### [Data in this exercise]
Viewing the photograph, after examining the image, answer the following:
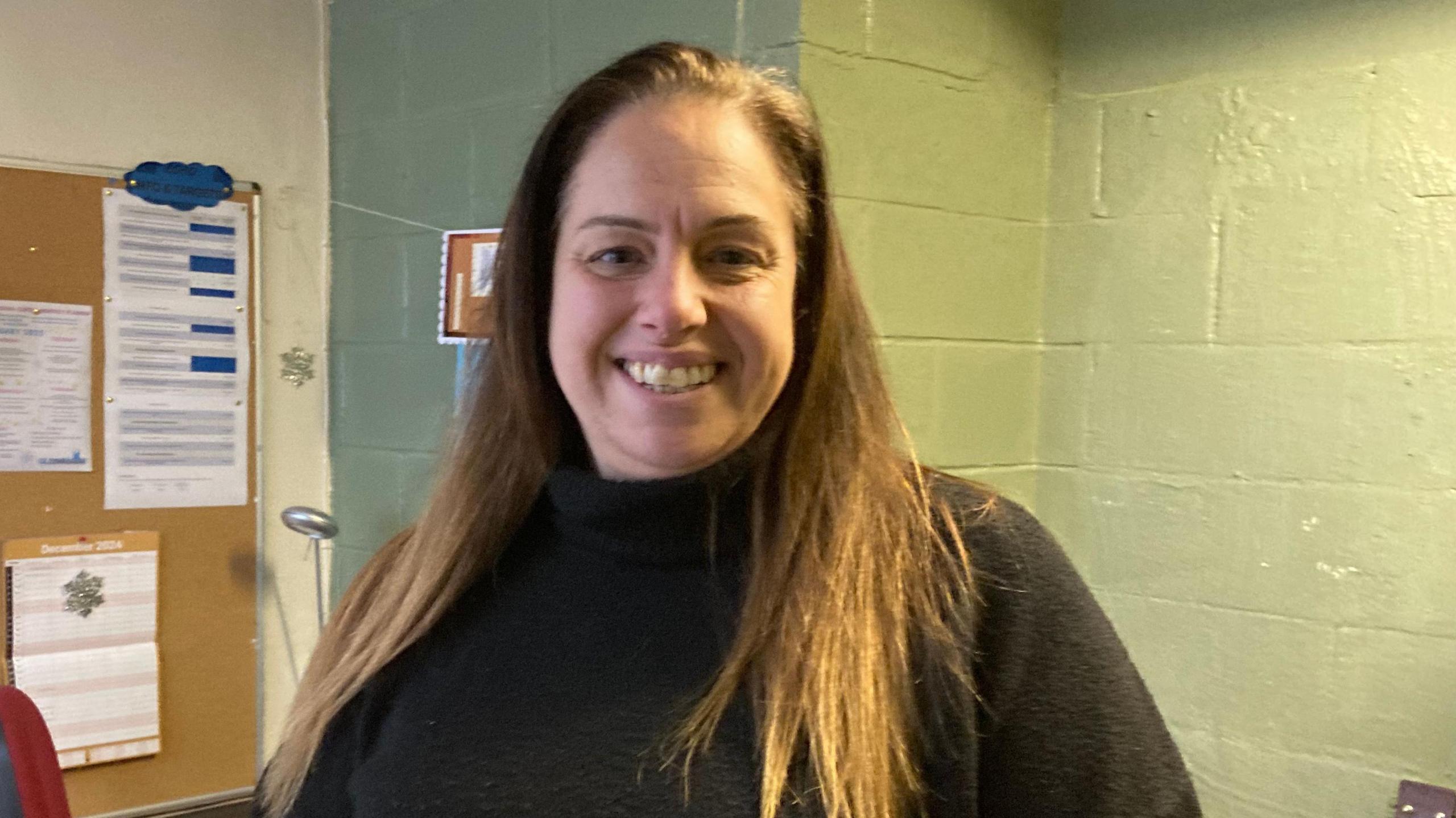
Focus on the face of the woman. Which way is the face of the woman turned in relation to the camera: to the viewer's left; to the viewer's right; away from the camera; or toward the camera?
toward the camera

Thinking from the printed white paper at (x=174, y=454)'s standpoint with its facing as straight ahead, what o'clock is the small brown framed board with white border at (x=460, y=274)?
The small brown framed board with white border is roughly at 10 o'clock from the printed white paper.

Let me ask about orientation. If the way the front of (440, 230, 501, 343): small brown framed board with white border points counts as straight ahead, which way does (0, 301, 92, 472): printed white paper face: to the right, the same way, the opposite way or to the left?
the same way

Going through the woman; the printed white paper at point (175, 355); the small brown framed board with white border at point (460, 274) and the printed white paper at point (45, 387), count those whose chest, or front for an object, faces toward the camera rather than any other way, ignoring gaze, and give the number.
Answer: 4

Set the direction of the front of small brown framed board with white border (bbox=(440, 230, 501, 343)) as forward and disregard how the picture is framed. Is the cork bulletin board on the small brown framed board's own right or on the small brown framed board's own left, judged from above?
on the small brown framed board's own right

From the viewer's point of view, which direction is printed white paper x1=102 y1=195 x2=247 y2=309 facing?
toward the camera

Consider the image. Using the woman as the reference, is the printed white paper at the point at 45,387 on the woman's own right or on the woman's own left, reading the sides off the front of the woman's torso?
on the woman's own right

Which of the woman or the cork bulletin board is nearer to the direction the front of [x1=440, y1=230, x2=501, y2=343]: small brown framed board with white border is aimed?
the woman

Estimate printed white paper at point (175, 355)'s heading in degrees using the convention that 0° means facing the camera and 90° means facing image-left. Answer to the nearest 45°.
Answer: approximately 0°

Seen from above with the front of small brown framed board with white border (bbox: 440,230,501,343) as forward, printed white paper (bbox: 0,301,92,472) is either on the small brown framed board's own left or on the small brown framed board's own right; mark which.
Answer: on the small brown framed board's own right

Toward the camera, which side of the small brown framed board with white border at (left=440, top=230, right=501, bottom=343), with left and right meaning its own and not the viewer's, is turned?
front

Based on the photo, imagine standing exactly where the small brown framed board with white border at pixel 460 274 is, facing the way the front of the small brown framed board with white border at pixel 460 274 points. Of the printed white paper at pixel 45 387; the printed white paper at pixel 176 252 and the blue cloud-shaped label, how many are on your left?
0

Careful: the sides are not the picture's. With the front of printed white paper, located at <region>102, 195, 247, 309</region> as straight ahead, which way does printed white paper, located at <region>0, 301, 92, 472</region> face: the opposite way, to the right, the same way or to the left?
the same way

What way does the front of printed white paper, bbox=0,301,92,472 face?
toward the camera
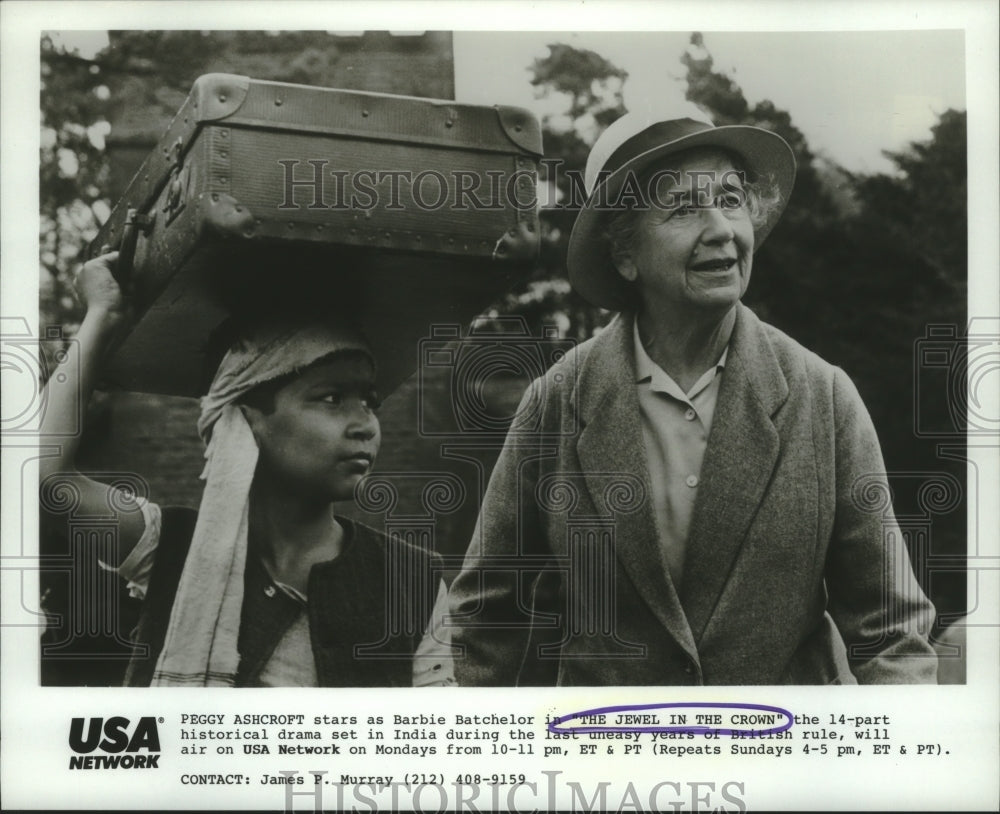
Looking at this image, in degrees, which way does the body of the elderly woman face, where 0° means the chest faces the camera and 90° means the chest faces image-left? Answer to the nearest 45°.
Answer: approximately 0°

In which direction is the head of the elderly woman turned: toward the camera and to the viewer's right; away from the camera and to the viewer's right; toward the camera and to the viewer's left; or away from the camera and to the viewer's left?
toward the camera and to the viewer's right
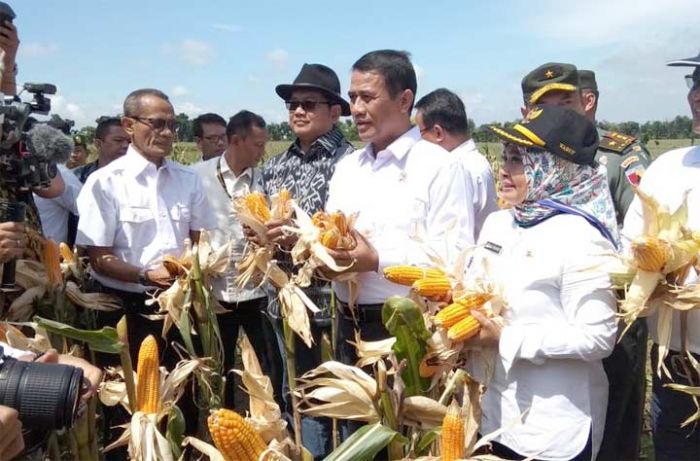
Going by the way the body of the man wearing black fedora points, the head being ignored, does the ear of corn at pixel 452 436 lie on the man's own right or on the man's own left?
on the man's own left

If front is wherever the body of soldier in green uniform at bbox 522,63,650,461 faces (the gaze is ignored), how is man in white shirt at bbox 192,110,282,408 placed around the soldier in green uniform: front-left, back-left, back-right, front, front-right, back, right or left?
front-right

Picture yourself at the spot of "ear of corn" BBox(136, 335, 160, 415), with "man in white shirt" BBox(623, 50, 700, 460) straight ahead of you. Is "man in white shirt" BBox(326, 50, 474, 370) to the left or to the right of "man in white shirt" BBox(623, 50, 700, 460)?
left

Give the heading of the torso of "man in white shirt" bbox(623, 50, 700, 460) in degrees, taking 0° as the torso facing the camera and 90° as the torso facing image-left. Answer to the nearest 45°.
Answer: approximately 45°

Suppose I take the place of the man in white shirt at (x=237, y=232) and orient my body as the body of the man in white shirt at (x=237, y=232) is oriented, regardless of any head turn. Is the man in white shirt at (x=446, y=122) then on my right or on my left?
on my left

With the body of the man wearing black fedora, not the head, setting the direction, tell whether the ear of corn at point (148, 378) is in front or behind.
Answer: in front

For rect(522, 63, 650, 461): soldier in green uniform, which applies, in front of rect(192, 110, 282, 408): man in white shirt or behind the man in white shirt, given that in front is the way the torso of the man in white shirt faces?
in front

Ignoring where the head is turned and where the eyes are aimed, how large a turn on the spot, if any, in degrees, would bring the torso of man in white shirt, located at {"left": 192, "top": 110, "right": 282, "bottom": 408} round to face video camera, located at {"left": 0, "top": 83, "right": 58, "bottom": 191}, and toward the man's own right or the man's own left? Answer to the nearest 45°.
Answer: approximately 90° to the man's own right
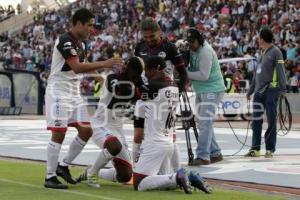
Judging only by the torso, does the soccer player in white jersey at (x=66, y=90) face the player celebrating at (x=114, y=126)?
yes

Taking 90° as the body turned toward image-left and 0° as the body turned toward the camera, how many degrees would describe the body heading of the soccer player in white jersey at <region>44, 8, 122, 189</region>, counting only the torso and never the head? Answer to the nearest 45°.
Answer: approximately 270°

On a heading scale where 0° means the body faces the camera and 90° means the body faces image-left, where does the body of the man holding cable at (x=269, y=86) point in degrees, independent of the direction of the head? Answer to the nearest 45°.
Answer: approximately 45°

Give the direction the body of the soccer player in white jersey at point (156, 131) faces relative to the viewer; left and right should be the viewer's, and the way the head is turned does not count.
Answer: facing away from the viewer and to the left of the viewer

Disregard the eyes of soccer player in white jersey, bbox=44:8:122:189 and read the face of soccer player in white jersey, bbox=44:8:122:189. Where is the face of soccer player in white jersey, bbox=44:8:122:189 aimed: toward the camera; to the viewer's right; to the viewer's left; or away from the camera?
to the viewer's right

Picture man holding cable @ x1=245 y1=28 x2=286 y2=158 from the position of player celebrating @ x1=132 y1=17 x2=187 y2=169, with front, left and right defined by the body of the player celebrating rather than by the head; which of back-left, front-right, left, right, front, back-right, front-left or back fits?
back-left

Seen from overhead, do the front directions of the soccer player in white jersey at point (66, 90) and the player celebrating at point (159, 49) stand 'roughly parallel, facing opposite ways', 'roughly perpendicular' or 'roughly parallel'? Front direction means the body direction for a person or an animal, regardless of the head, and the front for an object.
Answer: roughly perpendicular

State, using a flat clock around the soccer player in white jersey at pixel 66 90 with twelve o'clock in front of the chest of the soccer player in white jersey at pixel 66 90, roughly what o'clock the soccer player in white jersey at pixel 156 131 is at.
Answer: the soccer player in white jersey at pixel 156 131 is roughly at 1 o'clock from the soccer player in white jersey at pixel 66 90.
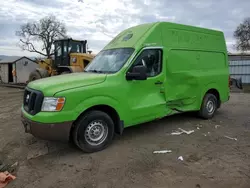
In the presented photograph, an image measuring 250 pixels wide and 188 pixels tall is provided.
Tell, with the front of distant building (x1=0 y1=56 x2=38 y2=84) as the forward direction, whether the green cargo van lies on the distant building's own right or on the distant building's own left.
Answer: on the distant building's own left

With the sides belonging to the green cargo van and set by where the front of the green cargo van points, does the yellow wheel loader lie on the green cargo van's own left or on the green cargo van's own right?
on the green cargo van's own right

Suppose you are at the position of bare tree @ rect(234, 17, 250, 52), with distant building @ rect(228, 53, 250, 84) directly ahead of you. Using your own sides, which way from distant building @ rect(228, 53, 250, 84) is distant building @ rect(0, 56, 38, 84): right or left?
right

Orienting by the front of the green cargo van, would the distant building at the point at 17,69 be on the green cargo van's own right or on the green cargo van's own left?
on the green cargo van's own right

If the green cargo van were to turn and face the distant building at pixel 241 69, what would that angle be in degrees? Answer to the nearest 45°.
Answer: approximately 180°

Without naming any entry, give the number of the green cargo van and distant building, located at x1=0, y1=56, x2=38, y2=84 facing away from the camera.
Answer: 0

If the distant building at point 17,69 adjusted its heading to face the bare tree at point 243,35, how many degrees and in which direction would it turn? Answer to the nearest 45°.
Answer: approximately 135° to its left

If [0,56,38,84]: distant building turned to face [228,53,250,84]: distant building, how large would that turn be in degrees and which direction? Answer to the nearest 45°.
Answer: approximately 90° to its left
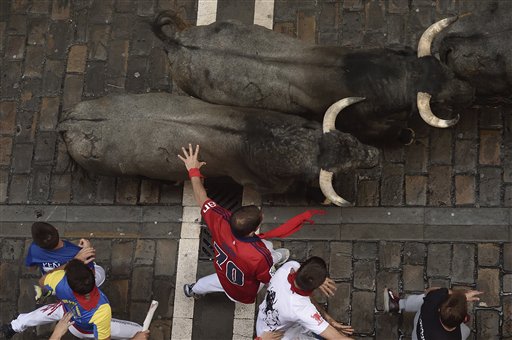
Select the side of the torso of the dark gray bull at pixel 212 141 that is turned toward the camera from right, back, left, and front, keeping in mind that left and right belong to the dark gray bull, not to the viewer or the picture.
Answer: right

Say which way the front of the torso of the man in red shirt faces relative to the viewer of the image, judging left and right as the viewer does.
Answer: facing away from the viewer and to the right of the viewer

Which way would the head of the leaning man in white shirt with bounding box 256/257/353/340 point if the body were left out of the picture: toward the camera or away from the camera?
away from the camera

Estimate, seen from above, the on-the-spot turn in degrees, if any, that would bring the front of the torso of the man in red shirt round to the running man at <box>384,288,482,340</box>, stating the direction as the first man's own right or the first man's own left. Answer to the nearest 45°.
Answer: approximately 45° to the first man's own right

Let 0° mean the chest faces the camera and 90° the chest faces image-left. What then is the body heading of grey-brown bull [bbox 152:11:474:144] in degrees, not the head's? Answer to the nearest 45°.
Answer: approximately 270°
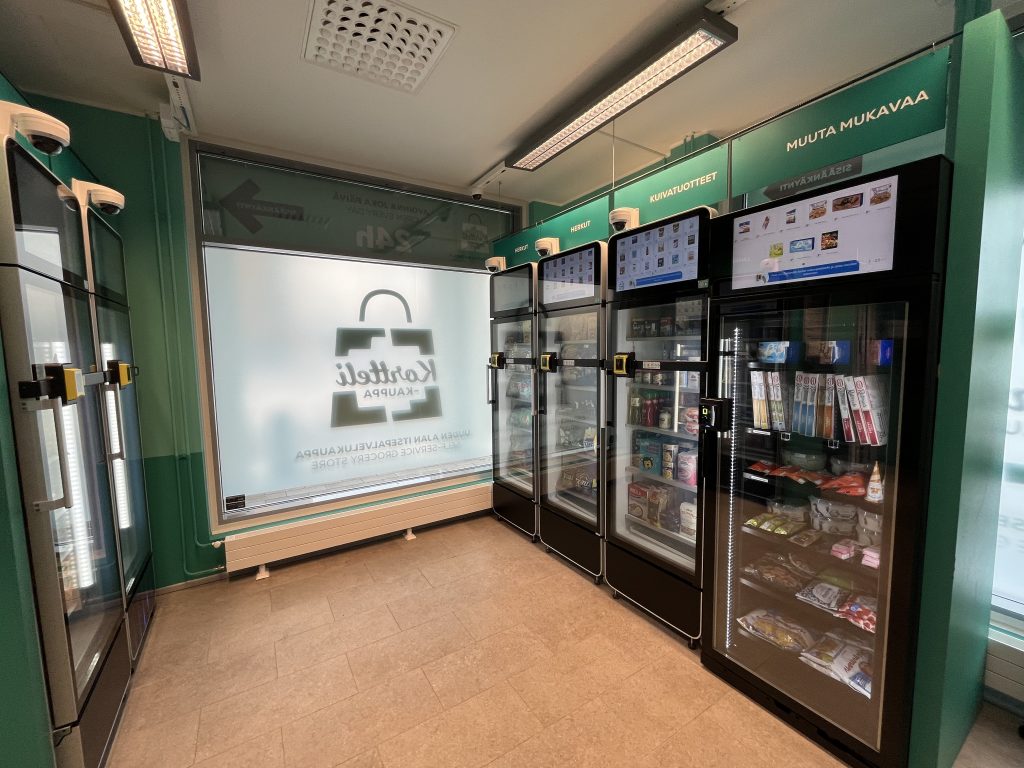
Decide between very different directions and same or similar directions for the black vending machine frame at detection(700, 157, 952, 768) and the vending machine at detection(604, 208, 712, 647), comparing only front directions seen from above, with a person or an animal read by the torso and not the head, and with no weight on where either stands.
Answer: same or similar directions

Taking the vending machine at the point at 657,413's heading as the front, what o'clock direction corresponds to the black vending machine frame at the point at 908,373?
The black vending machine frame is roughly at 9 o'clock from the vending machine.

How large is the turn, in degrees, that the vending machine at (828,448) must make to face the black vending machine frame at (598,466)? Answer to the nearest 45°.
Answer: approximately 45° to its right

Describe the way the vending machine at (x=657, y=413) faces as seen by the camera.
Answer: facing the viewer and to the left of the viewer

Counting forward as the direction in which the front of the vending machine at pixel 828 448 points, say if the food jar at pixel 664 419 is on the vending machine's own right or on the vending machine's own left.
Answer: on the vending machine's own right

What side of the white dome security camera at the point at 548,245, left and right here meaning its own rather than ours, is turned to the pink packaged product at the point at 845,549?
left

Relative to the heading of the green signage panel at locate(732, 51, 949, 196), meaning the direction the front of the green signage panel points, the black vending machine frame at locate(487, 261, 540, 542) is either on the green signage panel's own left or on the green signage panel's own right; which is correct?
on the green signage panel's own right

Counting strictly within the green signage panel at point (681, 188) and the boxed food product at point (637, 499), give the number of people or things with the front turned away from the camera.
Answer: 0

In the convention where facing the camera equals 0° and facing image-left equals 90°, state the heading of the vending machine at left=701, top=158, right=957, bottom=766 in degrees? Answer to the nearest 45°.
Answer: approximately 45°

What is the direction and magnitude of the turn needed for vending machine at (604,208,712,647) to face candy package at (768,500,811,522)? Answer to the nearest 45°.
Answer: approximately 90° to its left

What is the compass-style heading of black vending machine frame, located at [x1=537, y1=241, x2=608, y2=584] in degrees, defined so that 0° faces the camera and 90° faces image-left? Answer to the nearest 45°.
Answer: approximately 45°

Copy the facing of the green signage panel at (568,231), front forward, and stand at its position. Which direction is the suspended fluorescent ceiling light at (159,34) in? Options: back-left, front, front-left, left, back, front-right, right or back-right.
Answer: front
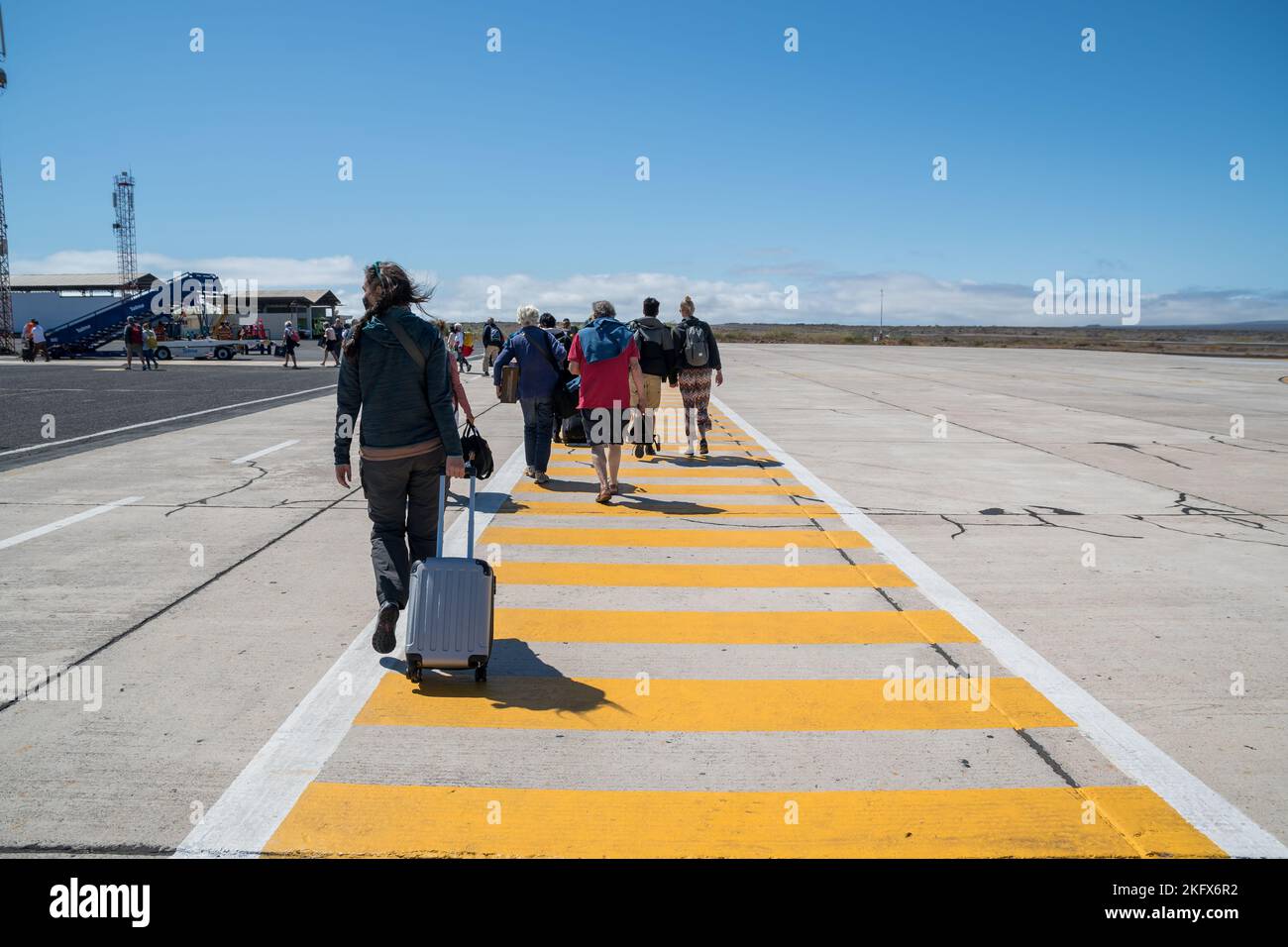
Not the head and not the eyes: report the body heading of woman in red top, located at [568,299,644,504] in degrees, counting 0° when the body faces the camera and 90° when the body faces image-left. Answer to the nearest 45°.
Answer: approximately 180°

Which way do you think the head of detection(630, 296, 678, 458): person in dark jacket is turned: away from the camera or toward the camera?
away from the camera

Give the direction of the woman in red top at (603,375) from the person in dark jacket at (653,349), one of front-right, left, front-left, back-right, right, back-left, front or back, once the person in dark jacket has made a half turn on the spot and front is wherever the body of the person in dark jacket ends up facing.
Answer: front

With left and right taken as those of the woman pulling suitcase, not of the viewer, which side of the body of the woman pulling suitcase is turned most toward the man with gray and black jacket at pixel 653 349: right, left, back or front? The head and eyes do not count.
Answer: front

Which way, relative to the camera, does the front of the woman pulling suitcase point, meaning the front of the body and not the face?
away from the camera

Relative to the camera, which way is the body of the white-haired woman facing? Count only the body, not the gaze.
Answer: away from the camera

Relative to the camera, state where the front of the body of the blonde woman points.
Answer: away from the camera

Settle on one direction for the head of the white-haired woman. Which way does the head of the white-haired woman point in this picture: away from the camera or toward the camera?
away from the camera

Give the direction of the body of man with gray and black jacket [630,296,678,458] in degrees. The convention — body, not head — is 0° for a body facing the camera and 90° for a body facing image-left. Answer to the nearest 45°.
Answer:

### [What is being asked]
Rewrite the part that opens with the line containing "Suppose I take" and closes with the line containing "Answer: in front", changing "regardless of" to "ignoring" and keeping everything else the same.

### [Answer section]
Suppose I take the place of the man in white shirt at (x=237, y=232) and orient my body as the body of the man in white shirt at (x=237, y=232) is oriented, ignoring any head turn. Is the man in white shirt at (x=446, y=122) then on my right or on my left?
on my left

With the body of the man wearing black fedora, not the head, setting the direction, tell whether the ear of corn at point (148, 378) is in front or behind.
Answer: in front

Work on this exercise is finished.